El cabo, discípulo de la misa en latín, no oculta sus filias. En la caseta prefabricada que sirve de dormitorio, ha colocado una bandera rojigualda con la leyenda ‘Reinaré en España. ¡Viva Cristo Rey!’ y un corazón en llamas. En su uniforme luce el mismo emblema rodeado por la inscripción: «¡Detente! El corazón de Jesús está conmigo. Venga a nosotros tu reino».
A las diez y media de la noche, el pelotón comienza a retirarse a sus precarios aposentos. Simón consulta internet en la zona WiFi del cuartel. El Gallego lleva ya un rato zambullido en su saco de dormir. «Cuando uno está dispuesto a dar su vida por ayudar, importan realmente poco las cosas mundanas de cada día. No te lo piensas, simplemente ves una injusticia y actúas. Igual que si una persona observara en el portal de su casa que están violando a una muchacha. No valoraría si son más o menos o llevan un arma. Uno actúa y sobre las consecuencias, Dios dirá«, comenta el despierto.
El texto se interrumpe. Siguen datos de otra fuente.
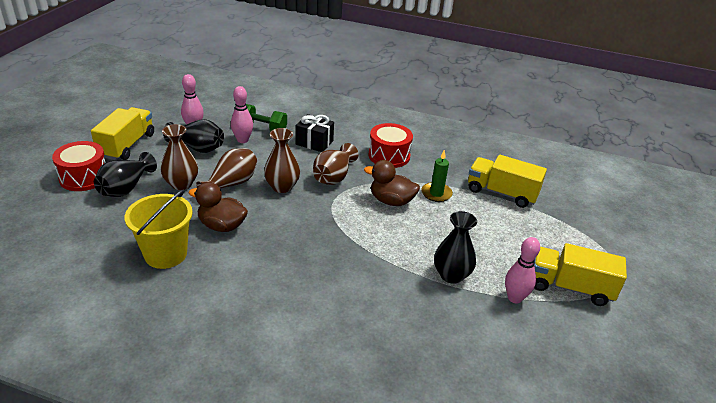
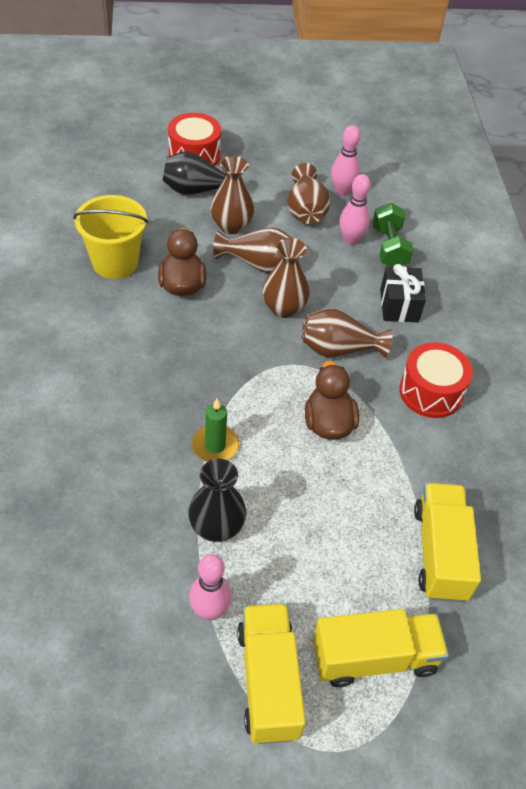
camera: 65 degrees right, 15 degrees up
(127, 145) = (268, 158): yellow truck -> yellow truck (374, 657)
(198, 148) = (306, 210): black vase -> brown vase
(436, 193) = (380, 470): green candle -> green candle (215, 446)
Unas horas antes, su compañero -que dejó el trabajo de albañil en Galicia y cruzó Europa para vérselas con el IS- había balbuceado a propósito de la morriña: «Lo peor es la comida, arroz todos los días. Echo de menos el pulpo, el licor de café, la cervecita… Pero merece la pena estar aquí. Me marcharé sólo cuando Daesh haya sido exterminado».